After a moment's hesitation, Esmae exited the narrow tunnel with feline grace and joined Lord Varys in the dimly illuminated cellar. She was afraid of it once. Afraid of the sinister dragon skulls that still shone with magnificence and might, remnants of the splendour of Valyria and the great Aegon the Conqueror that Tommen was so obsessed with. They used to terrify her as a child but later only served to make her sad, for it was a true tragedy that something so powerful had been reduced to naught but dust and bone.

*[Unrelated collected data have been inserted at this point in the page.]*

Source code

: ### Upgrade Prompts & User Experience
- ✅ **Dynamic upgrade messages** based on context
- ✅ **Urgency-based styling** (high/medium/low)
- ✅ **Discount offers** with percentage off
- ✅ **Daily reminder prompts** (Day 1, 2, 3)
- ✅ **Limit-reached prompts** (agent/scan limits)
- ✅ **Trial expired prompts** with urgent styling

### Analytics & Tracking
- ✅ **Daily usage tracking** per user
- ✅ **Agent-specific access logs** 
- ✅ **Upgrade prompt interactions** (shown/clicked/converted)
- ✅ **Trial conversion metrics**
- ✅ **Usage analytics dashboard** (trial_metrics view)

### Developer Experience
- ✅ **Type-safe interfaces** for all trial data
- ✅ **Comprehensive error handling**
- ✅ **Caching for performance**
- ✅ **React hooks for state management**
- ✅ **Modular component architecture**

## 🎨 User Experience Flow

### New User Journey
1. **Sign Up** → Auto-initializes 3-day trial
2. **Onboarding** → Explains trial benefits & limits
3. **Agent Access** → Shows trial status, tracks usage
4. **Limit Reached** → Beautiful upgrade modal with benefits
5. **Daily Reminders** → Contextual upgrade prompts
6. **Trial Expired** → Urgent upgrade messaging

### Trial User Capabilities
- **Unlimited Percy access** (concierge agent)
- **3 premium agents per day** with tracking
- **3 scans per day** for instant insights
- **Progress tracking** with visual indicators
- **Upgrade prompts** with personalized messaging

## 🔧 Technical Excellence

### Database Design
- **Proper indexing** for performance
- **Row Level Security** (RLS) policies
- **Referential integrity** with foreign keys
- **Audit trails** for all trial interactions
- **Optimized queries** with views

"Have you learned anything of importance, Your Grace?" Lord Varys asked as they walked past the skull of Balerion. Esmae's eyes lingered on the deep hollows where his reptilian eyes had once been. She quickly tore them away.

"Nothing you don't already know, my lord."

"Oh but I'm sure you know a great deal more than the King's Hand," he told her airily.

Esmae stopped, confusion etched on her face, "Lord Stark?"

"Last I checked, he remains the Hand still," Lord Varys said with a pinch sarcasm so gentle, it was barely perceptible in his effeminate voice, "He has, however, been rather...heedless. Direwolf is a ferocious animal, but here in the south, we have beasts of our own. Lord Stark seemed to have forgotten that."